Task prompt
Reproduce the items line by line without any change, beginning at their very first line and continuing through the line that contains "среды зависят от".

Data excerpts
----------

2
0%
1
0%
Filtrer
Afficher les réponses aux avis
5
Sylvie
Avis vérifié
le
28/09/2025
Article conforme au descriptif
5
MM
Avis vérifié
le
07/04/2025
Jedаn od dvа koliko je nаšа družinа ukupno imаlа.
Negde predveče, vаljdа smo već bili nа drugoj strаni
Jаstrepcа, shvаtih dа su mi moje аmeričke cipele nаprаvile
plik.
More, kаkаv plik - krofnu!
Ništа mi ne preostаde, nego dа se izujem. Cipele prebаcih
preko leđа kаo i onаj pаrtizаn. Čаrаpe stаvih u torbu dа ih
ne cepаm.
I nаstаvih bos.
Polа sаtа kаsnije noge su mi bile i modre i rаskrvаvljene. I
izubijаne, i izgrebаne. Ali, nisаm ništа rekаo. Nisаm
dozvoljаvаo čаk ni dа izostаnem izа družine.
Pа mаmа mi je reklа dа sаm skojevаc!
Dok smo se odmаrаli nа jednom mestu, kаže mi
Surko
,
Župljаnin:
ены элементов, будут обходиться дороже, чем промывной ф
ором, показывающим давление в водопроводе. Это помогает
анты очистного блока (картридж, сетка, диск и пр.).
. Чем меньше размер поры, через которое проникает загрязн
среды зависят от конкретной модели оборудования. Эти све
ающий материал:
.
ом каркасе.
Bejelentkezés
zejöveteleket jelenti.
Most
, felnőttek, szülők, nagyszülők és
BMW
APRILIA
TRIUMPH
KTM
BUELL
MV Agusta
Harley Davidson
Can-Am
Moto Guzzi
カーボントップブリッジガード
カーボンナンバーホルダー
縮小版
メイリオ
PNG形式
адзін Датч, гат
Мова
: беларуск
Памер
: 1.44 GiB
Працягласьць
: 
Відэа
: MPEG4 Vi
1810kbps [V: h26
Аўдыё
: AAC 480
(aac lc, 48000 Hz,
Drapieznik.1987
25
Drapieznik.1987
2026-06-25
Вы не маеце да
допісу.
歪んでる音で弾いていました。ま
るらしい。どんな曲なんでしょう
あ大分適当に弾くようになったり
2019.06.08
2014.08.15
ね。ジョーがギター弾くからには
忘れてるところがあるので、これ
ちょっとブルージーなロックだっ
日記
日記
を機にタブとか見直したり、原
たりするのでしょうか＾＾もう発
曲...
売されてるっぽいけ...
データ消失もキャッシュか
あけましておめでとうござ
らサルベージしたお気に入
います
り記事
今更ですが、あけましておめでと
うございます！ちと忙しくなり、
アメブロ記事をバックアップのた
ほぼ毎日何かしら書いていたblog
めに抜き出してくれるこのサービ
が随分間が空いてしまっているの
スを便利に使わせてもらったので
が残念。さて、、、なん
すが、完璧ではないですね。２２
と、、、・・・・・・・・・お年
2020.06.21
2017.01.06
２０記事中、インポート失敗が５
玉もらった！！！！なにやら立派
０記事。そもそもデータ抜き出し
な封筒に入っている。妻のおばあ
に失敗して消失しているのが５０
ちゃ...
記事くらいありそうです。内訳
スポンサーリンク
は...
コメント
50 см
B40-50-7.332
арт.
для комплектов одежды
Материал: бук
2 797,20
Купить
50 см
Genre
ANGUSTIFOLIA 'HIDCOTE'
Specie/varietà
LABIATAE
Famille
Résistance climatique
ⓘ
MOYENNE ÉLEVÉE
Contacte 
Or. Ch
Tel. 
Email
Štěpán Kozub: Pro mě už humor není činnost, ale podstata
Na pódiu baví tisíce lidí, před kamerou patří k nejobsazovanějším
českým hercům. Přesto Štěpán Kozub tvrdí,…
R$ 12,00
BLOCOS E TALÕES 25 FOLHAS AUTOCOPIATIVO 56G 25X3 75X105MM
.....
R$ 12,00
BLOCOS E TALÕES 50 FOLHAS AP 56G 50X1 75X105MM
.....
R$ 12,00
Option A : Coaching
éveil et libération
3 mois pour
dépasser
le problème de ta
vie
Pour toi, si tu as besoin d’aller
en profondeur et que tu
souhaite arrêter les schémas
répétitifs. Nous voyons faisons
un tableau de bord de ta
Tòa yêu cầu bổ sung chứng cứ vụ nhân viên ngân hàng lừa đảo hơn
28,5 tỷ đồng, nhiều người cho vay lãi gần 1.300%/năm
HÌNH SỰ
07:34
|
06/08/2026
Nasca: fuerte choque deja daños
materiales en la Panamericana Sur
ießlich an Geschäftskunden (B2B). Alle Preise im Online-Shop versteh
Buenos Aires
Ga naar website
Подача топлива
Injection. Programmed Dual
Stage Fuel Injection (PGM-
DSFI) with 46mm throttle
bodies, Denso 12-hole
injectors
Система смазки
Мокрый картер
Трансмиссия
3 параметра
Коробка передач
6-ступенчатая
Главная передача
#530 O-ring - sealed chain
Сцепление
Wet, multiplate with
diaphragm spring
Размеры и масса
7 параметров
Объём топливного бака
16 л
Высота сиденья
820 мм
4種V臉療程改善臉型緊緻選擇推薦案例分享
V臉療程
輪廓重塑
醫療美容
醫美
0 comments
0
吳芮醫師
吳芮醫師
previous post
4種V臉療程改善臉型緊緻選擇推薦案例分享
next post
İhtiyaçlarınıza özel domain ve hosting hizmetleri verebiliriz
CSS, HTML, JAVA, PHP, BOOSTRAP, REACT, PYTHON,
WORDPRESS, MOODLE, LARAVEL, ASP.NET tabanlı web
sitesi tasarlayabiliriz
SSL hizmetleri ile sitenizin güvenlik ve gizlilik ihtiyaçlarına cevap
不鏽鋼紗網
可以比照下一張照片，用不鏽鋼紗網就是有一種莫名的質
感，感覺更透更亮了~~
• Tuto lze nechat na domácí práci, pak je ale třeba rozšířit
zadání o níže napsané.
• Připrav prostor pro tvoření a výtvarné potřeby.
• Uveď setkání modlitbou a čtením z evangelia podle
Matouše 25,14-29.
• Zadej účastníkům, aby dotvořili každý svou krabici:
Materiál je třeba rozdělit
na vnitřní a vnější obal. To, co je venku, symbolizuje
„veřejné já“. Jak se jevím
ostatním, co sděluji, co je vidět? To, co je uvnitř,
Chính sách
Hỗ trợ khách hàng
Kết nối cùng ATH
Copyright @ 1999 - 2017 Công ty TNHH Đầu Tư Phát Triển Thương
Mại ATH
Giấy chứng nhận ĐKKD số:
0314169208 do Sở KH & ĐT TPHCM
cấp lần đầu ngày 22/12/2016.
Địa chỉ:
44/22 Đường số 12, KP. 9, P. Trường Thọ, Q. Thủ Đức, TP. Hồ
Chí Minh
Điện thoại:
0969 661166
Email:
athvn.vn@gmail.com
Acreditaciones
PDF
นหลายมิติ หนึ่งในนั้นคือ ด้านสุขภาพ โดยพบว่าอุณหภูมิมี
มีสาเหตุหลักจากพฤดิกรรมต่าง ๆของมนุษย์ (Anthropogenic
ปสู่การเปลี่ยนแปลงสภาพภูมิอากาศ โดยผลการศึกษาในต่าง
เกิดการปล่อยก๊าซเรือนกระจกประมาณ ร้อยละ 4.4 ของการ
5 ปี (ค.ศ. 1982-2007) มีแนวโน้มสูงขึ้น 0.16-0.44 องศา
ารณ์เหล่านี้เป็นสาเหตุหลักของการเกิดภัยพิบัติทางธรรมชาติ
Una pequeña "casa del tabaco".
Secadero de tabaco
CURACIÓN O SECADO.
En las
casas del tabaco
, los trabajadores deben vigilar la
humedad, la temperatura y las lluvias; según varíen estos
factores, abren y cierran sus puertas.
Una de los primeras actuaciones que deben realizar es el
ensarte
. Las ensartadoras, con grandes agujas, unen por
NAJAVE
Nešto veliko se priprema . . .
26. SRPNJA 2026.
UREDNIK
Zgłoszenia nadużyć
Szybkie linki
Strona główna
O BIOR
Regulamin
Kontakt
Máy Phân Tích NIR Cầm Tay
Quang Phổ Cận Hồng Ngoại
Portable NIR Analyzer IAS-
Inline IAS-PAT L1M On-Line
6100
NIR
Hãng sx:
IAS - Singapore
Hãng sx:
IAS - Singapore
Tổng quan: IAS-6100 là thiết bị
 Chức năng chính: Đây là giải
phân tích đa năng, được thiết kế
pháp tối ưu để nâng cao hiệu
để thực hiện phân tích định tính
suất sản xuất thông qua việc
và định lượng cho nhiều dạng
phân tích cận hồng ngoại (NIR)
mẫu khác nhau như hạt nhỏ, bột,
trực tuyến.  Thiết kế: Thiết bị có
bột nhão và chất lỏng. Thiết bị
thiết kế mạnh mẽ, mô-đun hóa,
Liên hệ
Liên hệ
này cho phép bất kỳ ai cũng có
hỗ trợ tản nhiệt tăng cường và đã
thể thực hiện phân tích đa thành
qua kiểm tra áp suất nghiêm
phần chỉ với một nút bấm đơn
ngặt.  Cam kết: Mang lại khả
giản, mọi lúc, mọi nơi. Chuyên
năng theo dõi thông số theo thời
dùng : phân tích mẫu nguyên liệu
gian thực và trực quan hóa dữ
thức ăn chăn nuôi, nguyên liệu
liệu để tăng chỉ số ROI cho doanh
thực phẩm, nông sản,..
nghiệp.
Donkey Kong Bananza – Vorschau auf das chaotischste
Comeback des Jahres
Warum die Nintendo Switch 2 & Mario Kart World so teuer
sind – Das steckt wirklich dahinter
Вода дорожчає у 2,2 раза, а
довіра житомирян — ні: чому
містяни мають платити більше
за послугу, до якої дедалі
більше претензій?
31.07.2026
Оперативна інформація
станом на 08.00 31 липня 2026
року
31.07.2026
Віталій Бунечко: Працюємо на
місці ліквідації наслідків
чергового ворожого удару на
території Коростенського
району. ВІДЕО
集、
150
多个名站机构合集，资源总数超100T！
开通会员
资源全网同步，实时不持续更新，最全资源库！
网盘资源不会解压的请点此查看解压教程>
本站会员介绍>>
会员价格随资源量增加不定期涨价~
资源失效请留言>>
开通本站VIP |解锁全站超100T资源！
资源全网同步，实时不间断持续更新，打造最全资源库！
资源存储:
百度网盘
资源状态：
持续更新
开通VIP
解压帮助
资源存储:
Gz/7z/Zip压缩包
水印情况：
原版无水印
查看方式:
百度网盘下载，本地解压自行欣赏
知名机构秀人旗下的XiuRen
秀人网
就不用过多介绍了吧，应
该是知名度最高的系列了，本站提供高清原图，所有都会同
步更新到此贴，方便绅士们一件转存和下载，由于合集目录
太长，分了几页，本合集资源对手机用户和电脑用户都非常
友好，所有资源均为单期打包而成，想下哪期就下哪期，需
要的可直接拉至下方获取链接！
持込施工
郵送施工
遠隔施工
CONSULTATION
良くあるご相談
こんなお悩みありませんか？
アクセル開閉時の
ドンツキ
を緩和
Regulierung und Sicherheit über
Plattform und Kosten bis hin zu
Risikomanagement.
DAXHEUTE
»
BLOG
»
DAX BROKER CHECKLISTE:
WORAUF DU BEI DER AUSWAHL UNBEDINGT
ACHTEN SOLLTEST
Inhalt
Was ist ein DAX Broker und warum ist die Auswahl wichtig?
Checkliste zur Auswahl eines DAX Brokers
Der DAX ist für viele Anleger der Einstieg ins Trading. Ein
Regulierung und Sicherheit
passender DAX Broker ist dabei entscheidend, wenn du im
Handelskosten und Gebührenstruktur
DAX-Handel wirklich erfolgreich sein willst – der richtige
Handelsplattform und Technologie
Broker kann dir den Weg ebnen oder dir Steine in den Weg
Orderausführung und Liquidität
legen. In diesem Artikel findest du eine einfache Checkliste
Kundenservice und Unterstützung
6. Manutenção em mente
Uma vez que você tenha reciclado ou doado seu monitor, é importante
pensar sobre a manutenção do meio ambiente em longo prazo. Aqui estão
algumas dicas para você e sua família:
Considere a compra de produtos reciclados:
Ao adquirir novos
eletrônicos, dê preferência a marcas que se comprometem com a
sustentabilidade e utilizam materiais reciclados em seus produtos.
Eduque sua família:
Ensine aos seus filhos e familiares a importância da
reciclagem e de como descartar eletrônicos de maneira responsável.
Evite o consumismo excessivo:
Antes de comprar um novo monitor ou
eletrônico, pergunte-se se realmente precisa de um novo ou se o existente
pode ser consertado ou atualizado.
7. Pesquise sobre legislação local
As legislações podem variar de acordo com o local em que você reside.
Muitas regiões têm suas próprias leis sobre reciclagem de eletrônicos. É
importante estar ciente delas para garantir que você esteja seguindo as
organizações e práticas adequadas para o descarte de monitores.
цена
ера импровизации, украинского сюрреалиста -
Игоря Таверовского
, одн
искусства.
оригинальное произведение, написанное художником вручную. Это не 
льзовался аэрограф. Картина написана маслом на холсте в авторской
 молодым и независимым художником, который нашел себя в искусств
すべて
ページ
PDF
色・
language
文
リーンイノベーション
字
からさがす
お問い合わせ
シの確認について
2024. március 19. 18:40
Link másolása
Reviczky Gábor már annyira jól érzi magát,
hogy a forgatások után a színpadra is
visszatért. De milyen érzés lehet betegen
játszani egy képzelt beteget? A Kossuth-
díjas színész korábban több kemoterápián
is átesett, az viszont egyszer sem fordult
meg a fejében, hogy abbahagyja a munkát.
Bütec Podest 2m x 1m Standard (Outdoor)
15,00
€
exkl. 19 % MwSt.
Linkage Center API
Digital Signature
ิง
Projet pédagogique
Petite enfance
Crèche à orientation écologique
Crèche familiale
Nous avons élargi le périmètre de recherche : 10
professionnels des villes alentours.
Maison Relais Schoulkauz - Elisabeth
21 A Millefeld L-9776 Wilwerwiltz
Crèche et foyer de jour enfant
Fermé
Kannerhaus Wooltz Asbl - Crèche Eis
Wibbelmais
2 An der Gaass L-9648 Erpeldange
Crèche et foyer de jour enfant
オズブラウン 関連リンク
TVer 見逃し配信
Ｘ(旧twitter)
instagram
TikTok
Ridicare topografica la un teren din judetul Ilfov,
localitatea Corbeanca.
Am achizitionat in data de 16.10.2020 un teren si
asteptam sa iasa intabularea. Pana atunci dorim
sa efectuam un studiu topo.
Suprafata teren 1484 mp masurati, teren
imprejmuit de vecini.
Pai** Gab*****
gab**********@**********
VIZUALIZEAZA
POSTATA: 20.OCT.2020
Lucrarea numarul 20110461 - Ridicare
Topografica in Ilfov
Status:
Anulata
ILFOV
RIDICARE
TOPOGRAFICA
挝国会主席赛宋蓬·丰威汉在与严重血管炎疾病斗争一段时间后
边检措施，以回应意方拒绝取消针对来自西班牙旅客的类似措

----------

Solution below
2
0%
1
0%
Filtrer
Afficher les réponses aux avis
5
Sylvie
Avis vérifié
le
28/09/2025
Article conforme au descriptif
5
MM
Avis vérifié
le
07/04/2025
Jedаn od dvа koliko je nаšа družinа ukupno imаlа.
Negde predveče, vаljdа smo već bili nа drugoj strаni
Jаstrepcа, shvаtih dа su mi moje аmeričke cipele nаprаvile
plik.
More, kаkаv plik - krofnu!
Ništа mi ne preostаde, nego dа se izujem. Cipele prebаcih
preko leđа kаo i onаj pаrtizаn. Čаrаpe stаvih u torbu dа ih
ne cepаm.
I nаstаvih bos.
Polа sаtа kаsnije noge su mi bile i modre i rаskrvаvljene. I
izubijаne, i izgrebаne. Ali, nisаm ništа rekаo. Nisаm
dozvoljаvаo čаk ni dа izostаnem izа družine.
Pа mаmа mi je reklа dа sаm skojevаc!
Dok smo se odmаrаli nа jednom mestu, kаže mi
Surko
,
Župljаnin:
ены элементов, будут обходиться дороже, чем промывной ф
ором, показывающим давление в водопроводе. Это помогает
анты очистного блока (картридж, сетка, диск и пр.).
. Чем меньше размер поры, через которое проникает загрязн
среды зависят от конкретной модели оборудования. Эти све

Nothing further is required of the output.